Total ropivacaine volume of distribution per kg body weight increases from 0.9 and 1.0 L/kg for newborn and the 1-month neonate to 1.7-2.6 L/kg beyond the age of 6 months. The terminal half-life of ropivacaine is longer, 6 to 5 h in the newborn and the 1-month neonate compared to about 3 h in older children. The terminal half-life of PPX is also longer, rom 43 and 26 h in the newborn and the 1-month old neonate to about 15 h in older children.
At 6 months, the breakpoint for change in the recommended dose rate for continuous epidural infusion, unbound ropivacaine clearance has reached 34% and unbound PPX 71% of its mature value. The systemic exposure is higher in neonates and also somewhat higher in infants between 1 to 6 months compared to older children, which is related to the immaturity of their liver function. However, this is partly compensated for by the recommended 50% lower dose rate for continuous infusion in infants below 6 months.
Simulations on the sum of unbound plasma concentrations of ropivacaine and PPX, based on the PK parameters and their variance in the population analysis, indicate that for a single caudal block the recommended dose must be increased by a factor of 2.7 in the youngest group and a factor of 7.4 in the 1 to 10 year group in order for the upper prediction 90% confidence interval limit to touch the threshold for systemic toxicity.
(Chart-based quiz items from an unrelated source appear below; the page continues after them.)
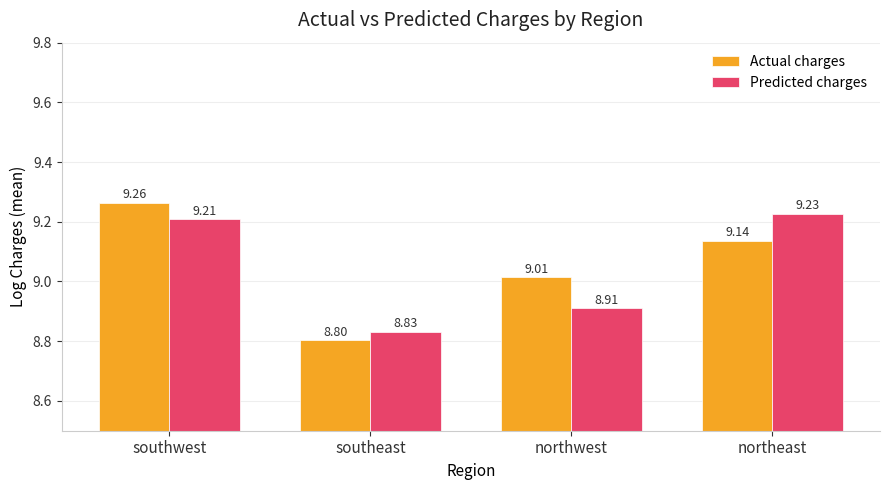

At which label is Actual charges closest to 9?

northwest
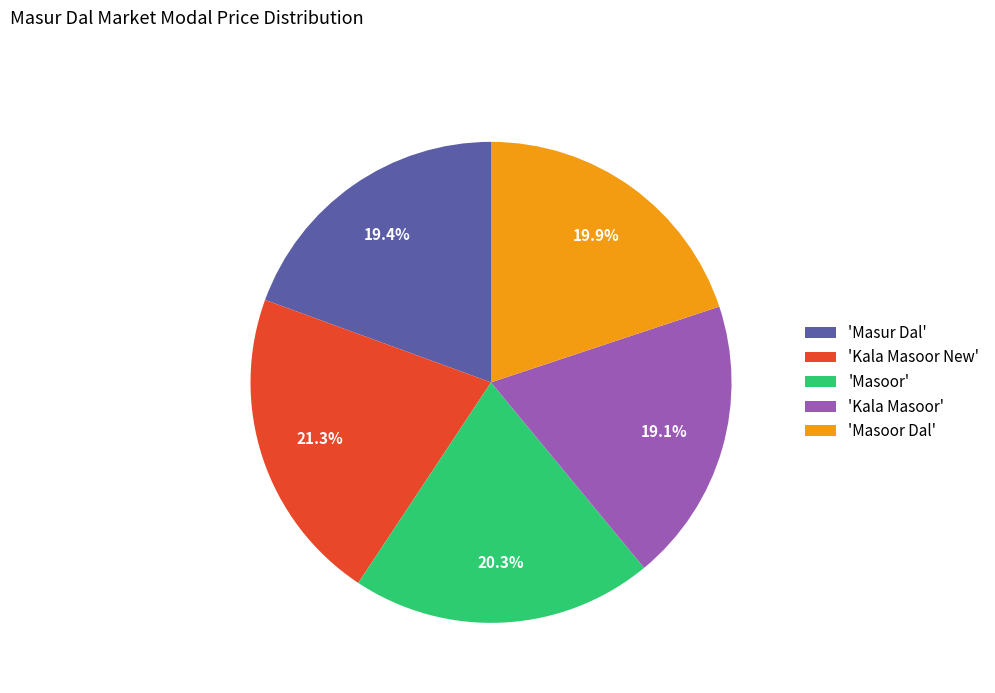

Approximately how many times larger is the value at 'Kala Masoor' compared to 'Masur Dal'?

1.0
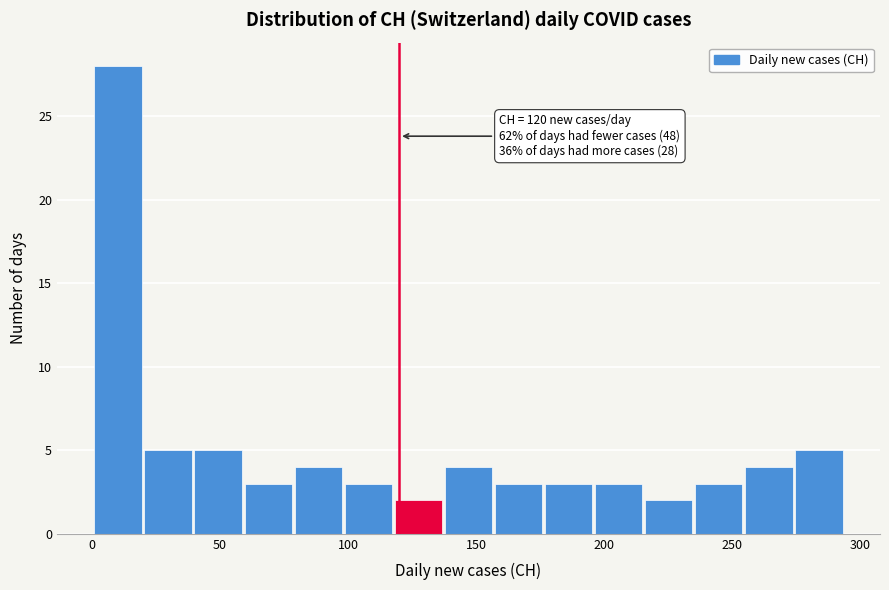

Around what value on the x-axis is the tallest bar? Give the approximate position of its centre, as read against the axis.

10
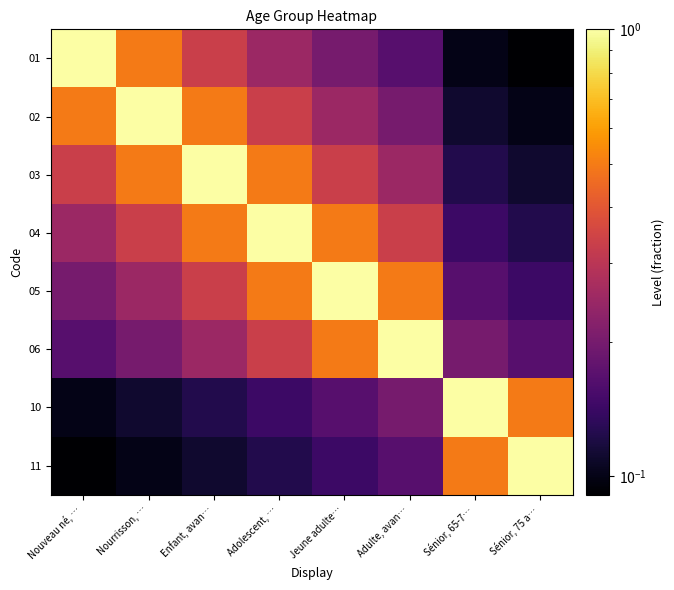

What is the total value across all series at Jeune adulte…?

3.1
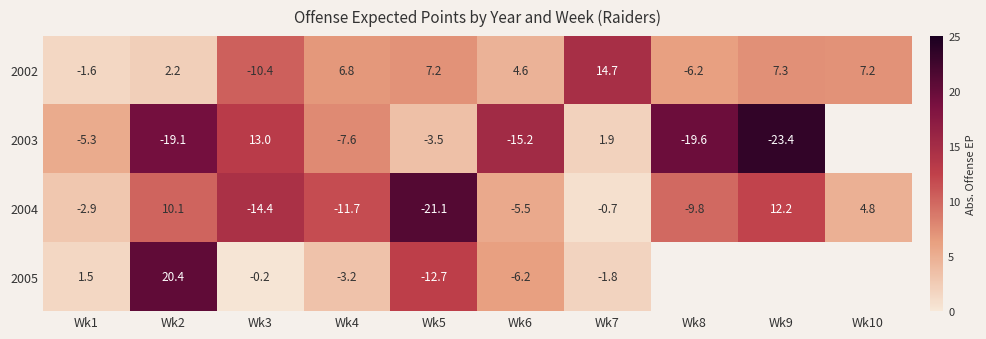

Between Wk1 and Wk5, which is larger?

Wk5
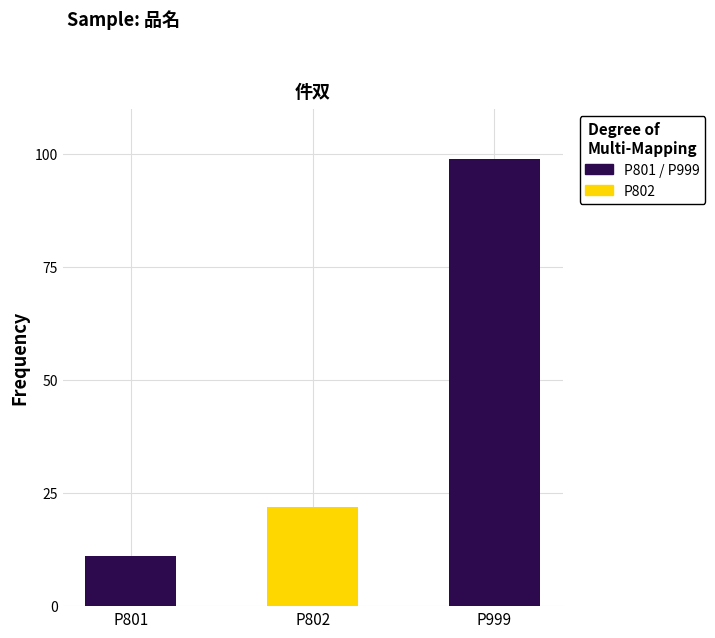

Where is the data nearest to the value 55?

P802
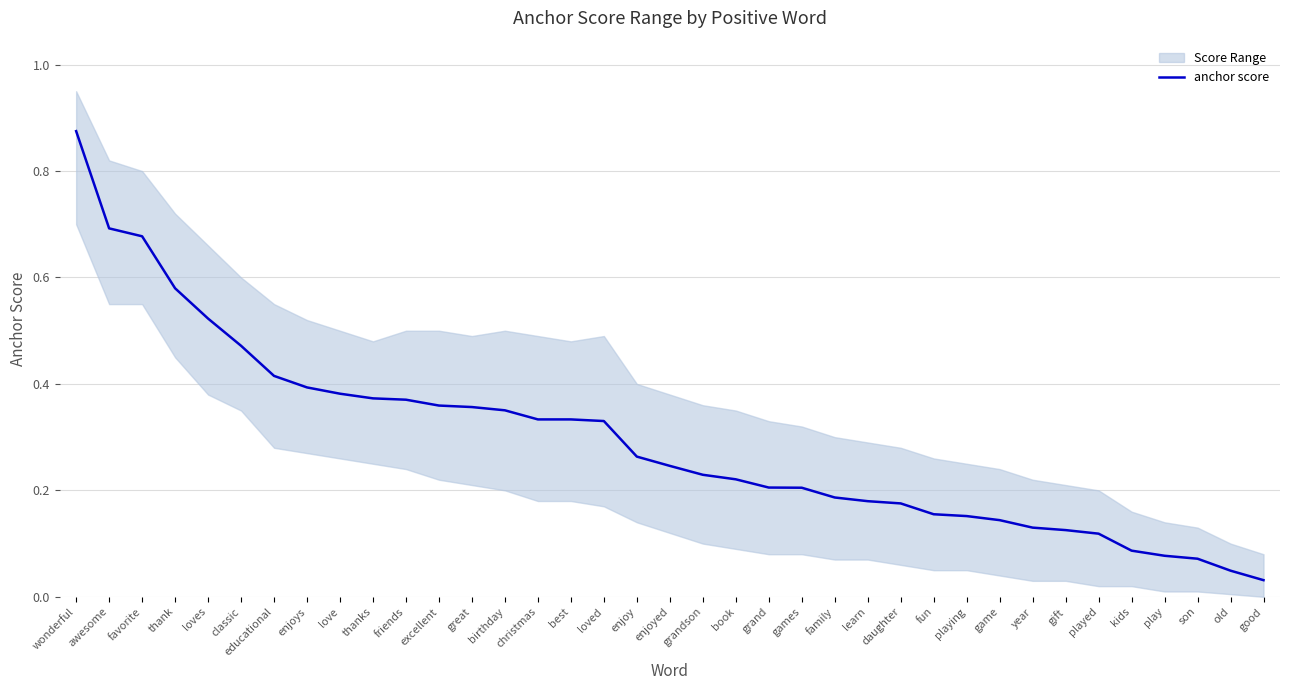

What is the change in value from awesome to friends?

-0.3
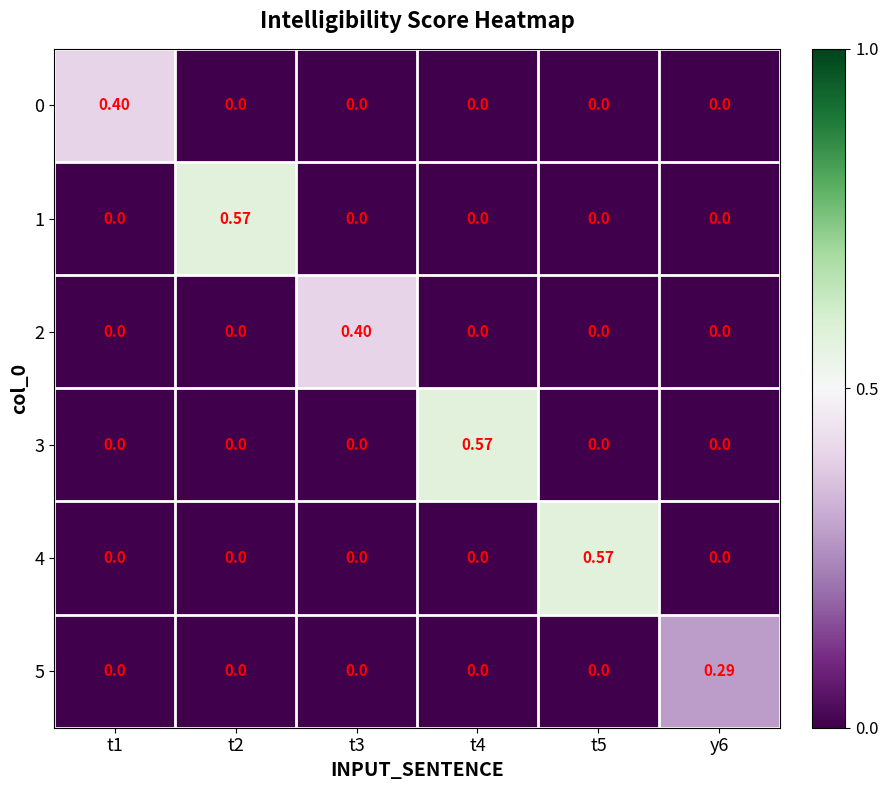

Is the value of 4 at t5 greater than the value of 2 at t5?

Yes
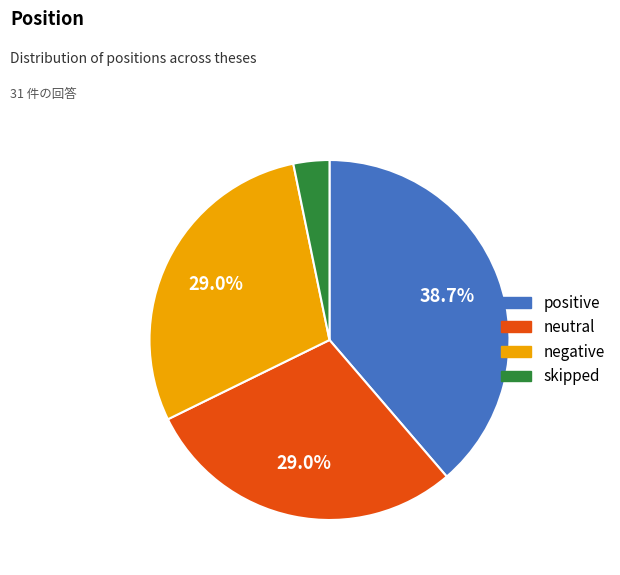

How much of the chart is everything except neutral?

71.0%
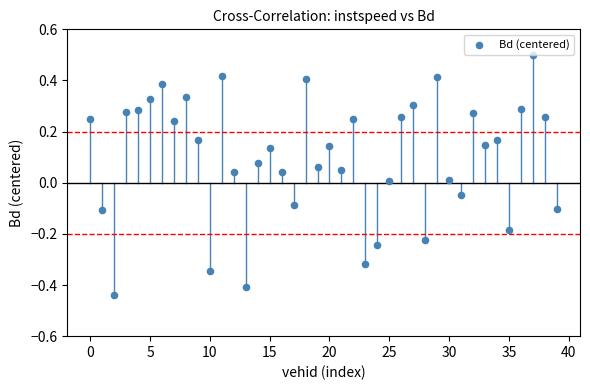

What is the range of Y values (max minus min)?

0.9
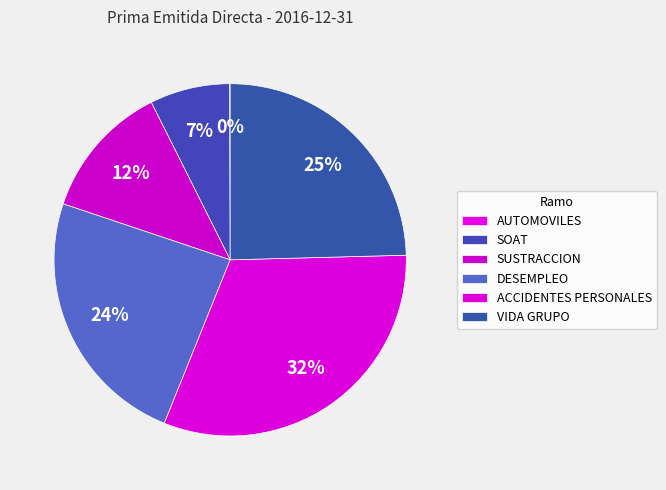

Is it true that ACCIDENTES PERSONALES is 24% of the pie?

False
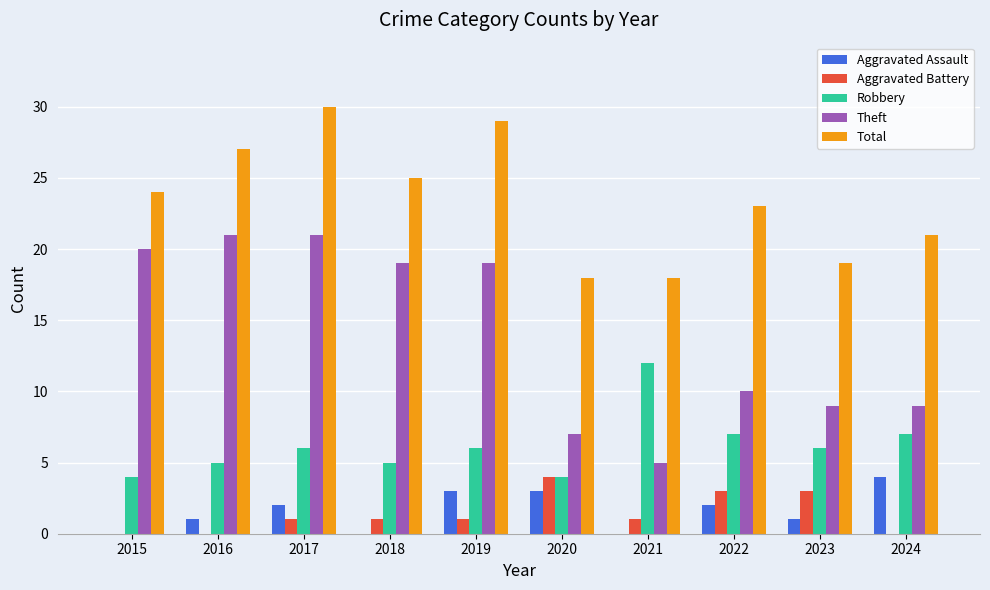

Is the value of Theft at 2023 greater than the value of Aggravated Assault at 2016?

Yes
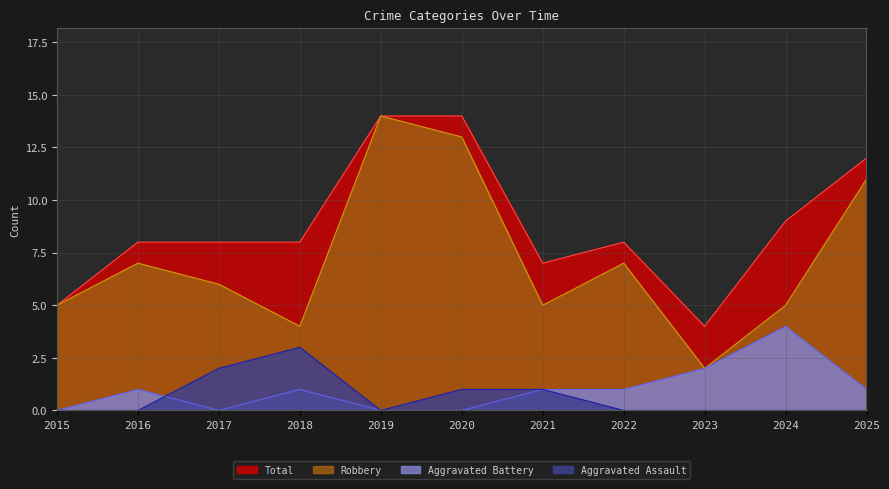

Reading left to right, what are all the values shown in this chart?

Aggravated Assault: 0	0	2	3	0	1	1	0	0	0	0
Aggravated Battery: 0	1	0	1	0	0	1	1	2	4	1
Robbery: 5	7	6	4	14	13	5	7	2	5	11
Total: 5	8	8	8	14	14	7	8	4	9	12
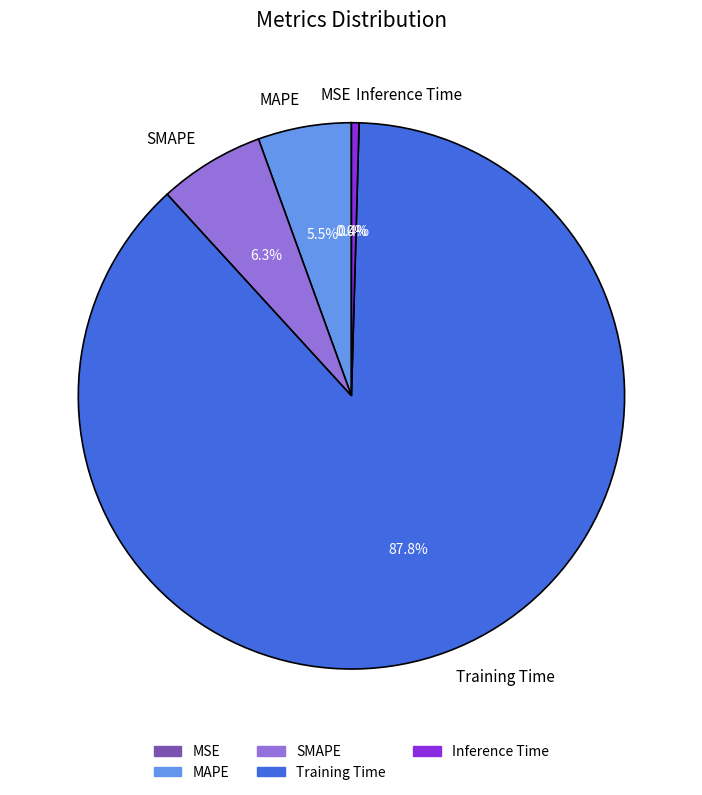

Between SMAPE and MAPE, which is larger?

SMAPE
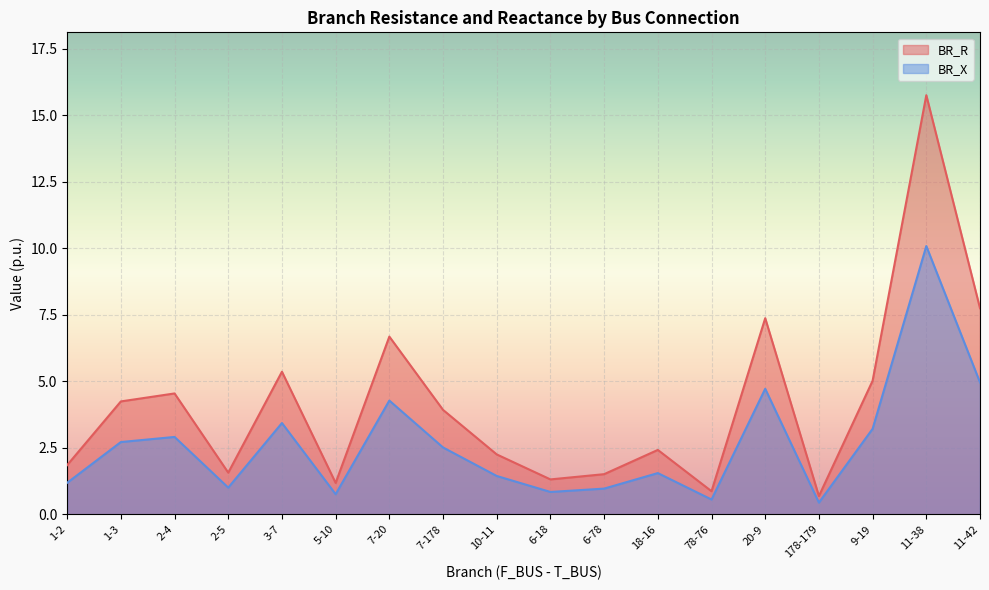

List the series in order of their overall mean, highest first.

BR_R, BR_X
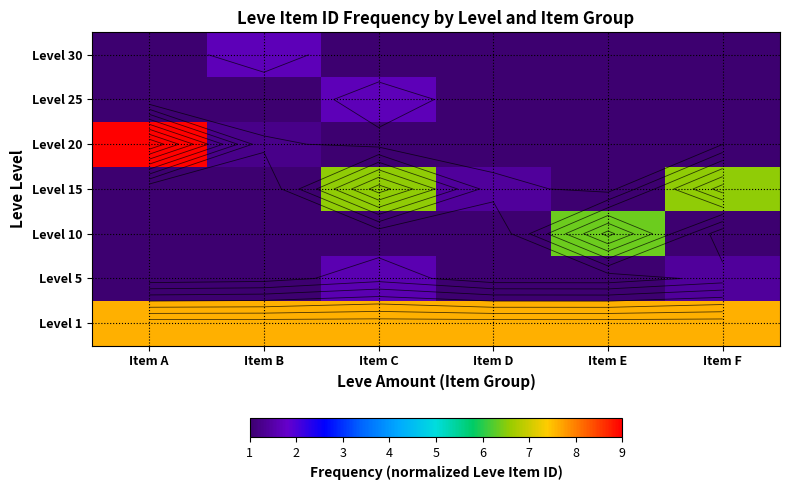

Which label corresponds to the largest value in the chart?

Item A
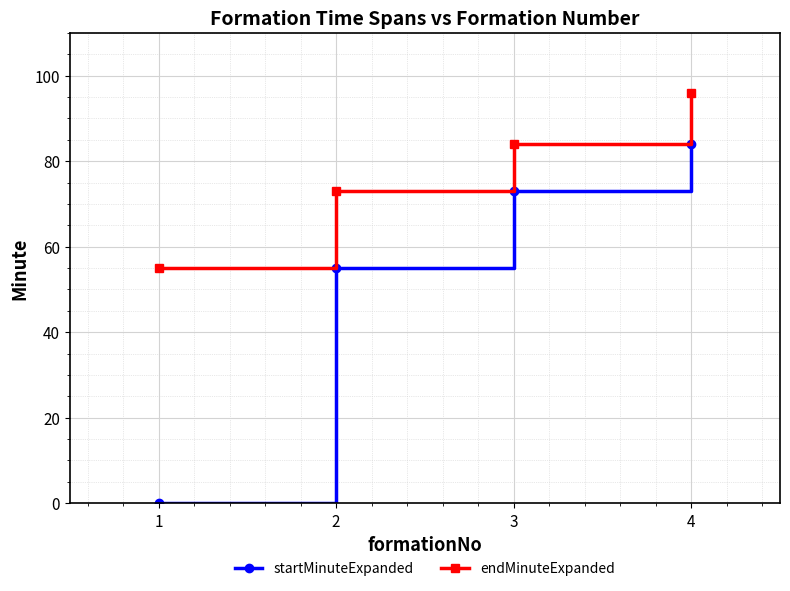

What is the value of the endMinuteExpanded point at the 1st from the left?

55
Corresponding factors for the continuous epidural infusion are 1.8 and 3.8 respectively.
Toxicology: Pre-Clinical Safety Data: Based on conventional studies of safety pharmacology, single and repeated dose toxicity, reproduction toxicity, mutagenic potential and local toxicity, no hazards for humans were identified other than those which can be expected on the basis of the pharmacodynamic action of high doses of ropivacaine (e.g. CNS signs, including convulsions, and cardiotoxicity).